И тут, как только перевалило за полдень, грохнуло.

Всё, что копилось долгие холодные месяцы, оторвалось, поехало, понеслось вниз, снося всё на своём пути. Кругом грохотало, как на войне; одна лавина цепляла другую, и все вместе рождали неимоверных размеров катаклизм.

Ухнуло что-то и в Рицу – волна дзинькнула в окна избы, стоявшей выше воды метров на десять.

Земля дрожала, точно от землетрясения. Влад с нехорошим блеском в глазах стоял в дверном проёме и держался за косяк. Изба стонала, вздрагивала, но держалась.


* * *


Огромный грязно-белый язык съехал в воду, отступившую от берега метров на сто, прямо по центру Гагры. Слизав несколько гостиниц, центральную столовую, почтамп и станцию монорельса. Жертв не было – народ держали в Пицунде.

Синицыны видели лавину во всей её катастрофической красоте прямо с пляжа. Как и сотни других отдыхающих. Под испуганные крики и витиеватые матюки огромные массы снега, сшибаясь друг с другом, выехали к морю.

Народ запаниковал, кинулся в порт. В сторону Адлера в монорельсе теперь зияла дыра, а на восток никто и смотреть не хотел – горы там были ещё выше.

Но в порту пыхтел лишь чахлый и древний трамвайчик. Капитан от греха отвёл его подальше от берега, как только стало отступать море, и сейчас не приближался, дабы не создавать давки. Народ побушевал, но быстро притомившись, поплёлся назад, на берег.

К вечеру потянуло свежим ветерком, а небо выстлалось белыми перьями.

Дугин, как только всё отгромыхало, кинулся на лыжах наверх.

Снесло половину подъёмников, несколько корпусов «Московской», повалило деревья. Ландшафт кругом изменился до неузнаваемости. Дугин покачал головой, понимая, что если чего и городить, то возводить почти всё заново. А внутри нарастало тёмное торжество. Совершенно подлое, ненужное торжество. Дугин давил на корню, но оно распирало и неудержимо рвалось наружу.

– Я тебя породил, я тебя и убью…


* * *


Редкие снежинки, криво порхая, падали на гальку. Они не таяли и постепенно убеляли опустевшие пляжи.

– Народ надо как-то вывозить, – сказал Дугин, пиная ботинком камешек.

– Вывозим потихоньку… На трамвайчике в Адлер, там поезд ходит пока, – уныло кивал Горгадзе.

Весь он был расхристан, всклокочен, глаза запали, лысина поблёкла.

– Ну, поработает ещё. Наверное.

– Да… Говорят, в Ростове замело всё, уже и не расчистить, – дёрнул плечом директор. – Влад, может, останешься? – поднял он на Дугина покрасневшие глаза.

Тот покачал головой и похлопал Горгадзе по плечу. Потом махнул рукавицей и пошёл к экраноплану. Горгадзе с кислой улыбкой качнул квёлой рукой в ответ.

– Стойте!

Директор и Дугин обернулись. К набережной бежала Лидия Петровна. А за ней, неуклюже перебирая длинными ногами, спешил Анатолий.


* * *


Шагая по жёсткому насту и застругам, Влад подошёл к Плотине.

Заснеженная громадина угадывалась под торосами, вечными льдами и переметённым снегом. Воздух звенел от мороза и солнца; полярный день горел стылым огнём.

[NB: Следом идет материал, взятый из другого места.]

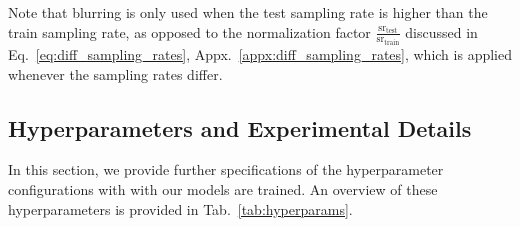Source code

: \documentclass{article}
\begin{document}
\vspace{-2mm}
Note that blurring is only used when the test sampling rate is higher than the train sampling rate, as opposed to the normalization factor $\tfrac{\mathrm{sr}_\text{test}}{\mathrm{sr}_\text{train}}$ discussed in Eq.~\ref{eq:diff_sampling_rates}, Appx.~\ref{appx:diff_sampling_rates}, which is applied whenever the sampling rates differ.

\subsection{Hyperparameters and Experimental Details}\label{appx:hyperparams}
In this section, we provide further specifications of the hyperparameter configurations with with our models are trained. An overview of these hyperparameters is provided in Tab.~\ref{tab:hyperparams}.
\end{document}
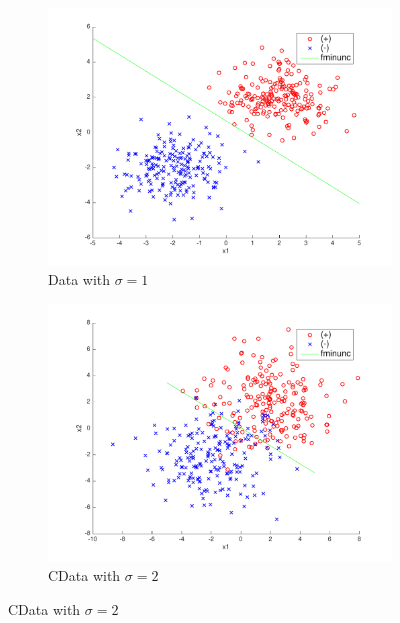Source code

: \begin{figure}[h!]
\centering
    \begin{subfigure}[b]{0.4\textwidth}
	\includegraphics[scale=0.4]{hw2_11.pdf}
	\caption{Data with $\sigma = 1$}\label{fig:data_stdev1}
    \end{subfigure}
    \quad
    \begin{subfigure}[b]{0.4\textwidth}
	\includegraphics[scale=0.4]{hw2_12.pdf}
	\caption{CData with $\sigma = 2$}\label{fig:data_stdev2}
	\end{subfigure}
	
    \quad
    

\end{figure}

– Всё время теперь тут, что ли, штиль? – удивился Дугин, вдыхая ядрёный в своей прозрачности воздух.

Сзади заскрипело. Укутанная в толстенный комбинезон, в меховой шапке и унтах, из «Смерча» вылезла Лида. Глаза её сверкали, на лице дрожала робкая улыбка. Следом за ней плёлся вялый Анатолий.

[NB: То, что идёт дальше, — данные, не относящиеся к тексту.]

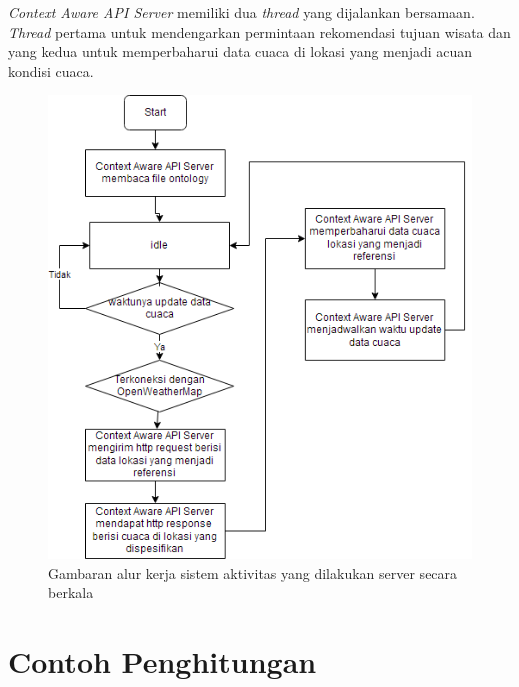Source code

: \textit{Context Aware API Server} memiliki dua \textit{thread} yang dijalankan bersamaan. \textit{Thread} pertama untuk mendengarkan permintaan rekomendasi tujuan wisata dan yang kedua
untuk memperbaharui data cuaca di lokasi yang menjadi acuan kondisi cuaca.
\begin{figure}[h!]
    \centering
    \includegraphics[scale=0.6]{img/flowchart-general-2.png}
    \caption{Gambaran alur kerja sistem aktivitas yang dilakukan server secara berkala}
    \label{fig:flowchart2}
\end{figure}

\section{Contoh Penghitungan}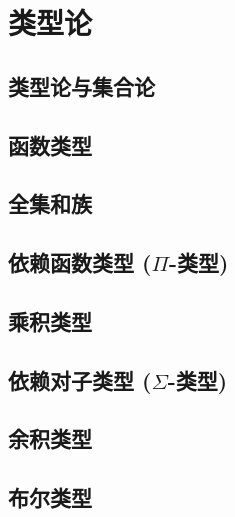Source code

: \chapter{类型论}
\label{cha:typetheory}

\section{类型论与集合论}
\label{sec:types-vs-sets}


\section{函数类型}
\label{sec:function-types}


\section{全集和族}
\label{sec:universes}


\section{依赖函数类型 (\texorpdfstring{$\Pi$}{Π}-类型)}
\label{sec:pi-types}


\section{乘积类型}
\label{sec:finite-product-types}


\section{依赖对子类型 (\texorpdfstring{$\Sigma$}{Σ}-类型)}
\label{sec:sigma-types}


\section{余积类型}
\label{sec:coproduct-types}


\section{布尔类型}
\label{sec:type-booleans}


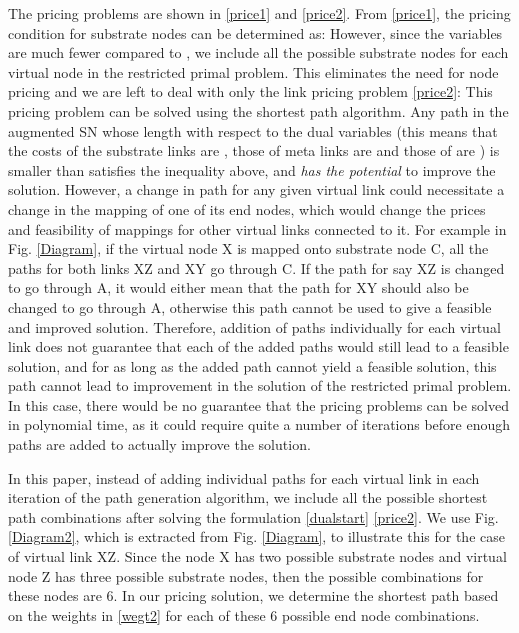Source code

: \documentclass[journal]{IEEEtran}
\begin{document}
The pricing problems are shown in \eqref{price1} and \eqref{price2}. From \eqref{price1}, the pricing condition for substrate nodes can be determined as: 
 However, since the variables  are much fewer compared to , we include all the possible substrate nodes for each virtual node in the restricted primal problem. This eliminates the need for node pricing and we are left to deal with only the link pricing problem \eqref{price2}: 
This pricing problem can be solved using the shortest path algorithm. Any path  in the augmented \ac{SN} whose length with respect to the dual variables (this means that the costs of the substrate links  are , those of meta links  are  and those of  are ) is smaller than  satisfies the inequality above, and \emph{has the potential} to improve the solution.
However, a change in path for any given virtual link could necessitate a change in the mapping of one of its end nodes, which would change the prices and feasibility of mappings for other virtual links connected to it. For example in Fig. \ref{Diagram}, if the virtual node X is mapped onto substrate node C, all the paths for both links XZ and XY go through C. If the path for say XZ is changed to go through A, it would either mean that the path for XY should also be changed to go through A, otherwise this path cannot be used to give a feasible and improved solution. Therefore, addition of paths individually for each virtual link does not guarantee that each of the added paths would still lead to a feasible solution, and for as long as the added path cannot yield a feasible solution, this path cannot lead to improvement in the solution of the restricted primal problem. In this case, there would be no guarantee that the pricing problems can be solved in polynomial time, as it could require quite a number of iterations before enough paths are added to actually improve the solution.

In this paper, instead of adding individual paths for each virtual link in each iteration of the path generation algorithm, we include all the possible shortest path combinations after solving the formulation \eqref{dualstart}  \eqref{price2}. We use Fig. \ref{Diagram2}, which is extracted from Fig. \ref{Diagram}, to illustrate this for the case of virtual link XZ. Since the node X has two possible substrate nodes and virtual node Z has three possible substrate nodes, then the possible combinations for these nodes are 6. In our pricing solution, we determine the shortest path  based on the weights in \eqref{wegt2} for each of these 6 possible end node combinations.
\end{document}
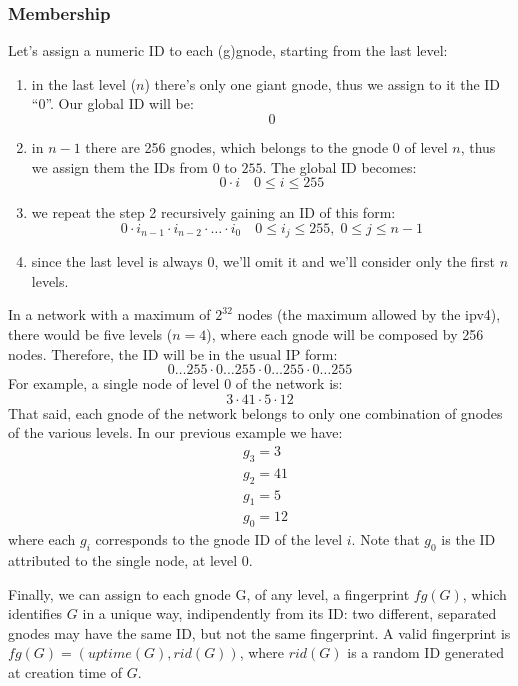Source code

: \documentclass[a4paper]{article}
\begin{document}
\subsubsection{Membership}
Let's assign a numeric ID to each (g)gnode, starting from the last level:
\begin{enumerate}
	\item in the last level ($n$) there's only one giant gnode, thus we assign
		to it the ID ``0''. Our global ID will be:
		\[
		0
		\]
	\item in $n-1$ there are 256 gnodes, which belongs to the gnode 0 of
		level $n$, thus we assign them the IDs from $0$ to $255$.
		The global ID becomes:
		\[
		0\cdot i\quad 0\le  i\le 255
		\]
	\item we repeat the step 2 recursively gaining an ID of this form:
		\[
		0\cdot i_{n-1}\cdot i_{n-2}\cdot \dots \cdot i_0 \quad 0\le i_j\le 255,\;0\le j\le n-1
		\]
	\item since the last level is always $0$, we'll omit it and we'll
		consider only the first $n$ levels.
\end{enumerate}
In a network with a maximum of $2^{32}$ nodes (the maximum allowed by the ipv4),
there would be five levels ($n=4$), where each gnode will be composed by 256 nodes.
Therefore, the ID will be in the usual IP form:
\[
0\dots255\cdot 0\dots255\cdot 0\dots255\cdot 0\dots255
\]
For example, a single node of level 0 of the network is:
\[
3\cdot 41\cdot 5\cdot 12
\]
That said, each gnode of the network belongs to only one combination of gnodes
of the various levels. In our previous example we have:
\begin{align*}
	&g_3=3\\
	&g_2=41\\
	&g_1=5\\
	&g_0=12
\end{align*}
where each $g_i$ corresponds to the gnode ID of the level $i$. Note that $g_0$
is the ID attributed to the single node, at level 0.

Finally, we can assign to each gnode G, of any level, a fingerprint $fg(G)$,
which identifies $G$ in a unique way, indipendently from its ID: two
different, separated gnodes may have the same ID, but not the same
fingerprint. A valid fingerprint is $fg(G)=(uptime(G), rid(G))$, where
$rid(G)$ is a random ID generated at creation time of $G$.
\end{document}
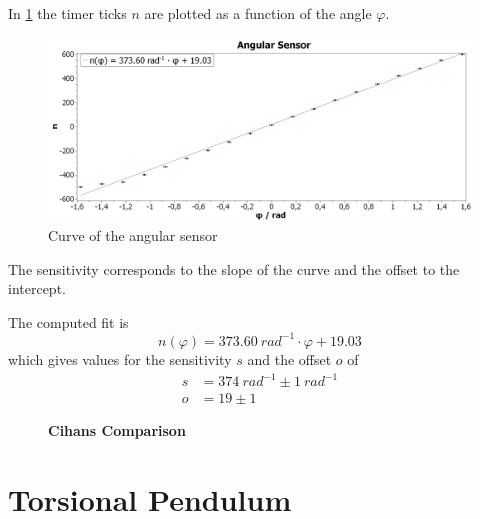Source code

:         In \cref{fig:angular-sensor} the timer ticks \(n\) are plotted as a function of the angle \(\varphi\).
        \begin{figure}[H]
            \centering
            \includegraphics[width=1\linewidth]{"messdaten/Angular Sensor"}
            \caption[Curve of the angular sensor]{Curve of the angular sensor}
            \label{fig:angular-sensor}
        \end{figure}
        The sensitivity corresponds to the slope of the curve and the offset to the intercept.\par
        The computed fit is
        \begin{equation}
            n(\varphi)=\SI{373.60}{rad^{-1}}\cdot\varphi +19.03
        \end{equation}
        which gives values for the sensitivity \( s \) and the offset \( o \) of
        \begin{align}
            s&=\SI{374}{rad^{-1}} \pm \SI{1}{rad^{-1}}\\
            o&=19 \pm 1
        \end{align}
        \begin{figure}
            \centering
            \begin{framed}
                \textbf{Cihans Comparison}
            \end{framed}
        \end{figure}

    \section{Torsional Pendulum}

– Жалеешь, Толик? – усмехнулся Дугин.

Анатолий вздрогнул от его голоса, дёрнулся всем телом и, зацепившись за ледяную корку, неуклюже повалился в снег.

– Вот чёрт… – пробурчал он в отчаянии, стоя на четвереньках.

Лида кинулась его поднимать.

– Влад, а вы точно сможете? – спросила она Дугина, помогая мужу.